Journal

Grow Things you can eat

I learned many things from the pandemic. I learned that buying groceries would be a dangerous prospect if you are in a vulnerable category. Some of the online “shoppers” were not careful to check expiration dates, leaving me with food that wasn’t fit to eat. Prices were inflated. My ability to buy fresh fruits and vegetables was at the discretion of the shopper regardless of how detailed a list I created.

Coincidently, I have been reading Four Winds by Kristin Hannah. It’s a fictional story of the devastation brought about during The Great Depression when people were starving and dying. I decided to create a mini-garden on my small, and I mean small) deck to provide enough vegetables for myself and my husband. I used old unused pots, organic soil I already had, as well as slices from tomatoes, carrot tops, and celery bottoms. I Googled which plants could withstand full sun. The feeling of accomplishment helped alleviate the dread of the pandemic. I was keeping busy in a healthy way.

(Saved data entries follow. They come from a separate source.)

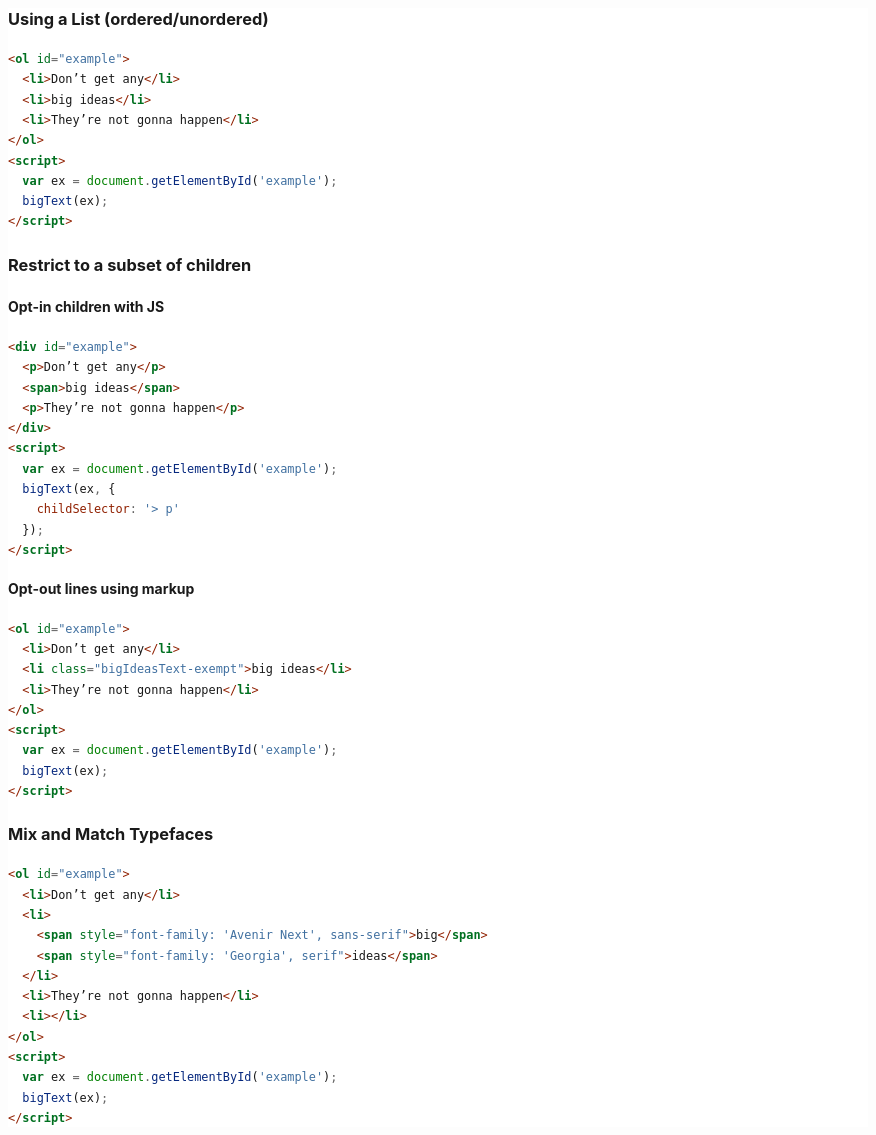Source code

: 

### Using a List (ordered/unordered)

```html
<ol id="example">
  <li>Don’t get any</li>
  <li>big ideas</li>
  <li>They’re not gonna happen</li>
</ol>
<script>
  var ex = document.getElementById('example');
  bigText(ex);
</script>
```

### Restrict to a subset of children

#### Opt-in children with JS

```html
<div id="example">
  <p>Don’t get any</p>
  <span>big ideas</span>
  <p>They’re not gonna happen</p>
</div>
<script>
  var ex = document.getElementById('example');
  bigText(ex, {
    childSelector: '> p'
  });
</script>
```

#### Opt-out lines using markup

```html
<ol id="example">
  <li>Don’t get any</li>
  <li class="bigIdeasText-exempt">big ideas</li>
  <li>They’re not gonna happen</li>
</ol>
<script>
  var ex = document.getElementById('example');
  bigText(ex);
</script>
```


### Mix and Match Typefaces

```html
<ol id="example">
  <li>Don’t get any</li>
  <li>
    <span style="font-family: 'Avenir Next', sans-serif">big</span>
    <span style="font-family: 'Georgia', serif">ideas</span>
  </li>
  <li>They’re not gonna happen</li>
  <li></li>
</ol>
<script>
  var ex = document.getElementById('example');
  bigText(ex);
</script>
```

The end result would be a sustainable source of vegetables right outside my sliding glass door. Hopefully my efforts will yield tomatoes (several varieties), broccoli, kale, brussell sprouts, yellow peppers and snow peas. I learned that many flowers are edible. From reading The Nightingale by Kristin Hannah I learned that during World War II the people of Amsterdam used tulips to make flour.

I hope to extend my exploration of edible plants and types of plants will that grow in my area. I am determined not to be deterred by limited space. There are many container plants that do well with care. I hope none of us ever have to experience extreme circumstances that leave us famished or desperate. One sure way to be proactive (ok, maybe reactive) is to grow things you can eat.